There is a cancer center across the street from the hospital. The doctor who spearheaded the project is in town and gave me and one of the residents a tour. My specialty has not played a part in this whole trip so I was so interested to go see this facility. It sounds like Dr. Degenarro (from Miami) has been spending most of the last 3 years starting this treatment center and getting clinical trials started in Haiti. There aren't as many rules to follow in Haiti as in the US. Weird.
This cancer treatment center focuses on breast and OBGYN cancers but sees and treats whatever walks through the door. When Dr. Degenarro gave us the tour, he jabbered on in French to several patients. We met a woman with breast cancer who needed fluid drained from her lungs. He wanted the resident with me to do it. She was getting a Cisplatin infusion through a peripheral IV. Then we met an older man with lymphoma who had been getting the CHOP regime and now has cardiac problems. As we walked into another part of the building, patients stopped him to ask questions and show him paperwork and he willingly stopped and spent several minutes jabbering on with them. One of the women looked 10 months pregnant but since she was a bit older, I'm guessing she had ascites (fluid on the belly).
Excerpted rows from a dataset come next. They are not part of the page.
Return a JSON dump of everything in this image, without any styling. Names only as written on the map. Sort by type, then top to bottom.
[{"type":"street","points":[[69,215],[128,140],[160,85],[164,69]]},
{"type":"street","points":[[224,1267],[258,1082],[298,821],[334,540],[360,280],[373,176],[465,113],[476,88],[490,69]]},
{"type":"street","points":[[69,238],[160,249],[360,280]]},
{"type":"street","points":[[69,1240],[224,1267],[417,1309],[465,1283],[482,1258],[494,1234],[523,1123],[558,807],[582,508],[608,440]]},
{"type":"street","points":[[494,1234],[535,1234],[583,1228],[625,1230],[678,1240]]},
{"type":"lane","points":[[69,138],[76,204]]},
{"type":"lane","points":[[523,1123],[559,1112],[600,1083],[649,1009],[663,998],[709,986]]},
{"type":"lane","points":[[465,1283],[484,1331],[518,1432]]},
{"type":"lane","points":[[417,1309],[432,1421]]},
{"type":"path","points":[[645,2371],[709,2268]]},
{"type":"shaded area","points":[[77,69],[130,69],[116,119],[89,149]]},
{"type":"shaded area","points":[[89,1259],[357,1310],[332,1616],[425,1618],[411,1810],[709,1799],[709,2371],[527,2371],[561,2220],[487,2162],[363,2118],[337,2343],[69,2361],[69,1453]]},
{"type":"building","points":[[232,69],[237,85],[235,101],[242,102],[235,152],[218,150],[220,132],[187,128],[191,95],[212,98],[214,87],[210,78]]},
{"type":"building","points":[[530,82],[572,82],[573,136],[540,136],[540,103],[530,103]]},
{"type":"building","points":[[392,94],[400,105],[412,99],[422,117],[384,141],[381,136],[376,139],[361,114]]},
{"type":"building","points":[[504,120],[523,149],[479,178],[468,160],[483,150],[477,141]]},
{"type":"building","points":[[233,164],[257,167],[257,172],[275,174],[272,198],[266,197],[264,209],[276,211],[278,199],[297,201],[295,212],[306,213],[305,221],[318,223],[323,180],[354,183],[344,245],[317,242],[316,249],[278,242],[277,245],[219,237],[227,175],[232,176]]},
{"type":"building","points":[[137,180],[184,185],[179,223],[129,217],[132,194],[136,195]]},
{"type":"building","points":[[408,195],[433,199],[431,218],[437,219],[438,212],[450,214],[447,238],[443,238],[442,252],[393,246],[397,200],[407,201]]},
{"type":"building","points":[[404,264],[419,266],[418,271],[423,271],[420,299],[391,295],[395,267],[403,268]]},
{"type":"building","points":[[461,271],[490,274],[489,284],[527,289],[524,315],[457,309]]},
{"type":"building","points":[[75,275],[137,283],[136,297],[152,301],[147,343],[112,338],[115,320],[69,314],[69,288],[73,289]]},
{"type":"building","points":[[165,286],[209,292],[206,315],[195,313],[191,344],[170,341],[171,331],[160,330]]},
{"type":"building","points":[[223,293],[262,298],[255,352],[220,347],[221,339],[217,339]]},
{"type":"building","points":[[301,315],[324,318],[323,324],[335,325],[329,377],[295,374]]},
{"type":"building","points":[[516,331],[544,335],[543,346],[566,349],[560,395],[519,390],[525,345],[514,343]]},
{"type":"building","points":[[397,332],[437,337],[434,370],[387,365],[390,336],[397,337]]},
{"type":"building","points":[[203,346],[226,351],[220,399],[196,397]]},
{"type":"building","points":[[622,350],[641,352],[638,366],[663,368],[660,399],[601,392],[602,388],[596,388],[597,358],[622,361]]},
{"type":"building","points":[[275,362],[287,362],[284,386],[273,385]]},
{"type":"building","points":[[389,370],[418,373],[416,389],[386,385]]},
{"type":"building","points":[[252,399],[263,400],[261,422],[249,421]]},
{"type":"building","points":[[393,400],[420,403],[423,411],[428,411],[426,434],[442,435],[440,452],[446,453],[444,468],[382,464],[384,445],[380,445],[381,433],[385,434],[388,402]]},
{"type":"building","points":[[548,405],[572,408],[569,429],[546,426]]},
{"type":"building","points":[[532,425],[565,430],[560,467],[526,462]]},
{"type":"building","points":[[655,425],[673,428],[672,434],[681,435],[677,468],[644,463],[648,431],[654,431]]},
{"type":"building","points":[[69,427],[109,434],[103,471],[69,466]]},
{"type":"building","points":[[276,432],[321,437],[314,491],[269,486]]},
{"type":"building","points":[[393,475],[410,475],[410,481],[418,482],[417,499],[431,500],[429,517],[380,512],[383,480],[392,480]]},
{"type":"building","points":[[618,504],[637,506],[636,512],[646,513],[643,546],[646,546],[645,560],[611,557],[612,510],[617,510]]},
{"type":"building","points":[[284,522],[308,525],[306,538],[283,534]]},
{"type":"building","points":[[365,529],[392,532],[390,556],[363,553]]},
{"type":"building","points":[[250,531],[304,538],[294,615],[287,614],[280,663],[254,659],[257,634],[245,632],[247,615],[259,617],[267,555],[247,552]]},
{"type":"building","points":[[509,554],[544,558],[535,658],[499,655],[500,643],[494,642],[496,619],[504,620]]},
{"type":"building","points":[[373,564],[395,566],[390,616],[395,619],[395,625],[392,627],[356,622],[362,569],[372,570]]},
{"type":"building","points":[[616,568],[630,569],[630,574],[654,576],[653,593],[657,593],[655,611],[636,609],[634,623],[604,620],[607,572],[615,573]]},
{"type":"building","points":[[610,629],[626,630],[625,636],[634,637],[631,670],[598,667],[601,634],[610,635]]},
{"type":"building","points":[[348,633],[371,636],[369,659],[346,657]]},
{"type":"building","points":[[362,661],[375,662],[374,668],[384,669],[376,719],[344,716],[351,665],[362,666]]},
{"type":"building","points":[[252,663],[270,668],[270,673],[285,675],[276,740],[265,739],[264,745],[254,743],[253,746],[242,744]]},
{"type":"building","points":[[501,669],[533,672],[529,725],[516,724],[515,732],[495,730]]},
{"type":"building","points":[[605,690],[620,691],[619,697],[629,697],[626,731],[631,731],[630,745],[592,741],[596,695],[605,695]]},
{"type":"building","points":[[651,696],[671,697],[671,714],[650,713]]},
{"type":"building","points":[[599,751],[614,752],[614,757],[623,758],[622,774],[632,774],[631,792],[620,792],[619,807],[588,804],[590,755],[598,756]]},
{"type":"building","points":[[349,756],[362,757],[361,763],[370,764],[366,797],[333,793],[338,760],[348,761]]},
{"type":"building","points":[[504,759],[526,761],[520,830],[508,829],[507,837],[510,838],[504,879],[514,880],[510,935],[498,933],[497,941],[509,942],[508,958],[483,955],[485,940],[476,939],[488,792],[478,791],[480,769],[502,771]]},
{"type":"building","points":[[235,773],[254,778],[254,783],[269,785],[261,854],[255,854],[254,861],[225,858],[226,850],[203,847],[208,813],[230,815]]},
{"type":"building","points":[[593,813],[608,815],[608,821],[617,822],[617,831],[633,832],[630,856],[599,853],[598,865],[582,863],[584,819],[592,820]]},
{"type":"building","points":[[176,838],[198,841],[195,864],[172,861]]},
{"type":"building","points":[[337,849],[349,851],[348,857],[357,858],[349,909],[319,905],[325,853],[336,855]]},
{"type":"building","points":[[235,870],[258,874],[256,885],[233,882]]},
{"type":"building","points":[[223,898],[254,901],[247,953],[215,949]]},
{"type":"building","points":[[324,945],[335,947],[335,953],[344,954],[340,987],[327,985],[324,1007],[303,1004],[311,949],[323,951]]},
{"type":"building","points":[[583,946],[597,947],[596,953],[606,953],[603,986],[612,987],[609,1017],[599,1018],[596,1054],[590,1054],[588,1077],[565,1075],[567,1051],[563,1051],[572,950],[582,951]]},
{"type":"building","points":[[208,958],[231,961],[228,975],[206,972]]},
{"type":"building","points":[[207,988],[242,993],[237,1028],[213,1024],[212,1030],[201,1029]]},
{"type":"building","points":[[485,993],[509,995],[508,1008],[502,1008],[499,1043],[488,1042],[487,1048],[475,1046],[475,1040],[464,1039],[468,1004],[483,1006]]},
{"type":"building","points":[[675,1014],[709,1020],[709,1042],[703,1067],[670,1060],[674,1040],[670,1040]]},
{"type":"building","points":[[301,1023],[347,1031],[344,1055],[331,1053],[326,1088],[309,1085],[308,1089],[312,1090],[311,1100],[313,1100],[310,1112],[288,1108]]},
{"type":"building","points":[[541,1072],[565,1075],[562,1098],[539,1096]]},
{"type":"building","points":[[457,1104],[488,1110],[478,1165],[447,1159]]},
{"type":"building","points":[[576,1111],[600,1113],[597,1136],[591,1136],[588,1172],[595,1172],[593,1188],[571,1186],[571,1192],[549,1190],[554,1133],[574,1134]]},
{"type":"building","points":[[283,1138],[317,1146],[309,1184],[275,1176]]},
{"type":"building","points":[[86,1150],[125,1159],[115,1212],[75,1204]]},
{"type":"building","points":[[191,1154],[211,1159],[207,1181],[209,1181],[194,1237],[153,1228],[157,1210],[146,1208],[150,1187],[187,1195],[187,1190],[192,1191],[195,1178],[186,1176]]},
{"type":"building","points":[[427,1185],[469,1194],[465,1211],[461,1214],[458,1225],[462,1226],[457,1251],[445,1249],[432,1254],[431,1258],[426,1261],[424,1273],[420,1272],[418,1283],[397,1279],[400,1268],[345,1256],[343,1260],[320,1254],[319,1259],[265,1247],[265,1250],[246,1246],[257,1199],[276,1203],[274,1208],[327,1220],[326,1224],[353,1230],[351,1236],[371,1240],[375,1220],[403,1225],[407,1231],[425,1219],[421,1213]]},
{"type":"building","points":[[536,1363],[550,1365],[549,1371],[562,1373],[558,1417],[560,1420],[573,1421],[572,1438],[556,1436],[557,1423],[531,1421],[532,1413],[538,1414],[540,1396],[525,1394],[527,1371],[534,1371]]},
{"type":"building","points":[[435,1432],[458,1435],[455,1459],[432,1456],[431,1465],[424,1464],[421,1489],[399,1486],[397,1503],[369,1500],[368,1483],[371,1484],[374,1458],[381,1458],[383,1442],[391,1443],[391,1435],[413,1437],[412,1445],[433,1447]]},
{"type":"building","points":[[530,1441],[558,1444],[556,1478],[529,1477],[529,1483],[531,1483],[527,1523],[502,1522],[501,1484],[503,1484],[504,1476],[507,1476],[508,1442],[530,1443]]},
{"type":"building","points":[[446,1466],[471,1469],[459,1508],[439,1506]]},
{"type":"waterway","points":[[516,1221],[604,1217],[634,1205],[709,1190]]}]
Dr. Degenarro works with an OBGYN oncologist who is Haitian. He explained that mammograms usually show that there is indeed a mass and the next step is to ultrasound and biopsy it. Since they do not have mammography, they skip straight to ultrasound and even showed us the biopsy needle...there is one and they just sterilize it. This Haitian doc does the ultrasounds in this room in the picture above.
Oncology infusion is my normal daytime job so it's fascinating to see how one does it in another country! I know my infusion nurse friends will appreciate this!
Today was my last work day in Haiti! I know more stories and experiences will eek themselves out of me in time. Thanks for tuning in!